§ **WORK INSTRUCTION**: Find the line with "Figure 3. Rpl22" in the records below. Output exactly from there until after the line with "Table 1. Primers", without pictures.

§ **SUPPLIED MATERIAL**:

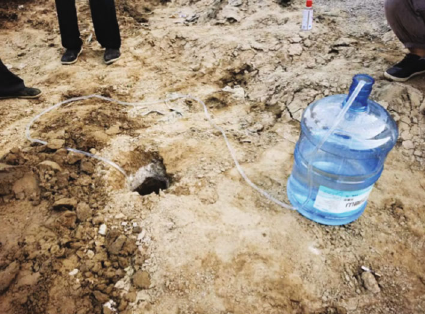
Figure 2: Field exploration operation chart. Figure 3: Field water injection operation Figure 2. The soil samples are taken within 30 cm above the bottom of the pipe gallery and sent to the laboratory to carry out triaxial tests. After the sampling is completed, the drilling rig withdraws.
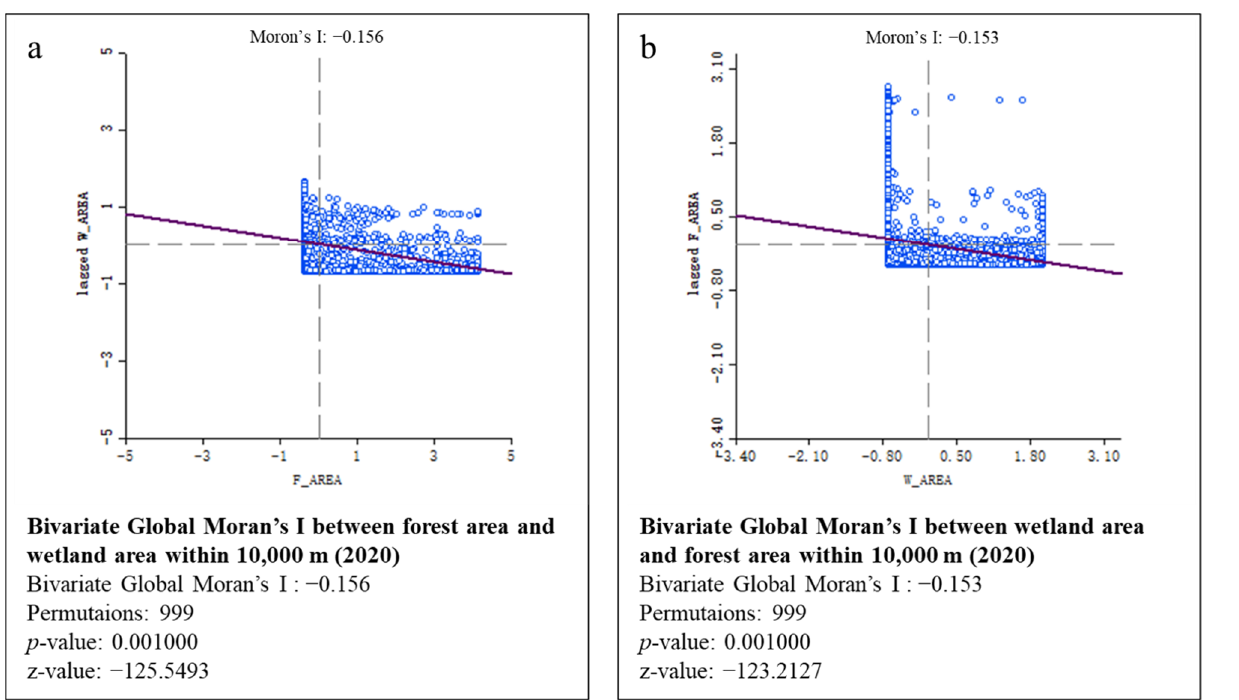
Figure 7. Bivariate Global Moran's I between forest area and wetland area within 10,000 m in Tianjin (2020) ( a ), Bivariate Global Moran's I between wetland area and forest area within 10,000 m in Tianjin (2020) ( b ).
...
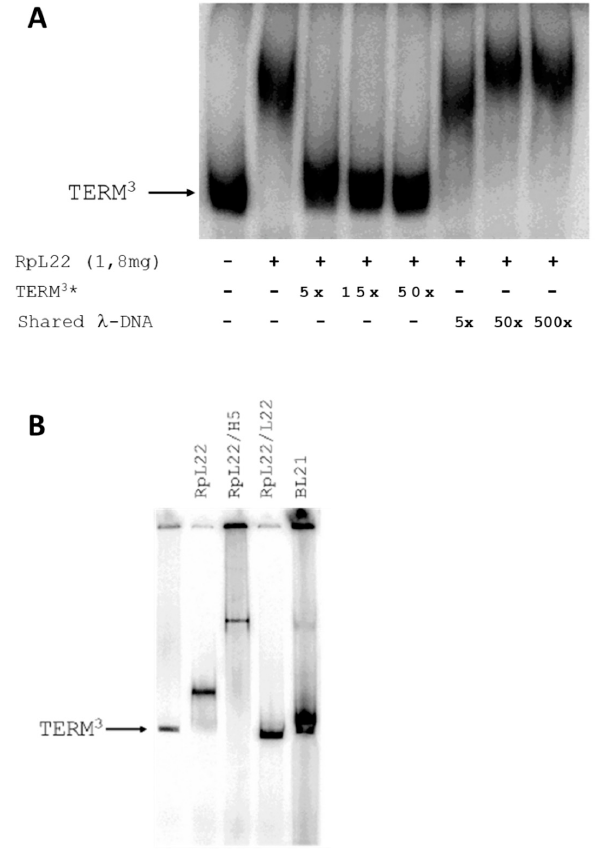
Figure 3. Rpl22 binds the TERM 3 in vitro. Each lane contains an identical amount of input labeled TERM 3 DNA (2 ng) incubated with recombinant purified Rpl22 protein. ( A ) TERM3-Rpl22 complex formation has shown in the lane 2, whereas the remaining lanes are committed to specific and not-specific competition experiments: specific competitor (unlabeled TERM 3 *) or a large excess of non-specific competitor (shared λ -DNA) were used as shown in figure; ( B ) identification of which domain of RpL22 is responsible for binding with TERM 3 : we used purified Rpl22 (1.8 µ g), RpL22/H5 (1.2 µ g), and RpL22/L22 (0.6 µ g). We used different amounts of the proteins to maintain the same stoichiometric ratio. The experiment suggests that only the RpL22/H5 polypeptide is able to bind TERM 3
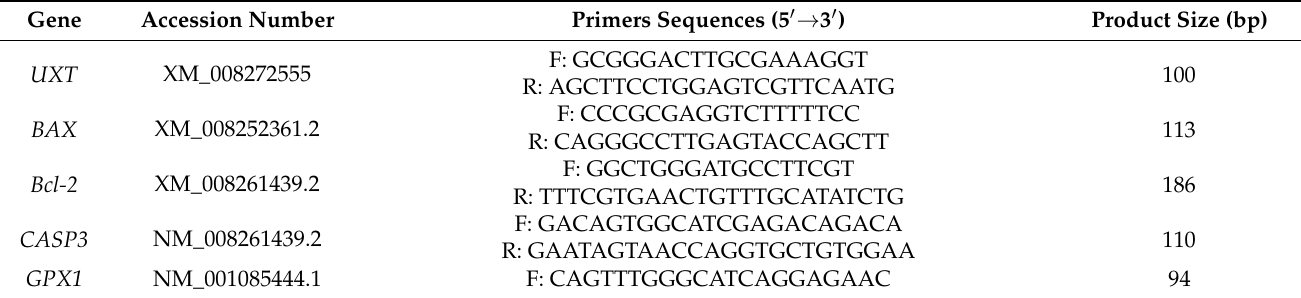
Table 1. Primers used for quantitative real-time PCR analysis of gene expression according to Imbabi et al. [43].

§ **SOLUTION FOR THIS TASK**:
Figure 3. Rpl22 binds the TERM 3 in vitro. Each lane contains an identical amount of input labeled TERM 3 DNA (2 ng) incubated with recombinant purified Rpl22 protein. ( A ) TERM3-Rpl22 complex formation has shown in the lane 2, whereas the remaining lanes are committed to specific and not-specific competition experiments: specific competitor (unlabeled TERM 3 *) or a large excess of non-specific competitor (shared λ -DNA) were used as shown in figure; ( B ) identification of which domain of RpL22 is responsible for binding with TERM 3 : we used purified Rpl22 (1.8 µ g), RpL22/H5 (1.2 µ g), and RpL22/L22 (0.6 µ g). We used different amounts of the proteins to maintain the same stoichiometric ratio. The experiment suggests that only the RpL22/H5 polypeptide is able to bind TERM 3
Table 1. Primers used for quantitative real-time PCR analysis of gene expression according to Imbabi et al. [43].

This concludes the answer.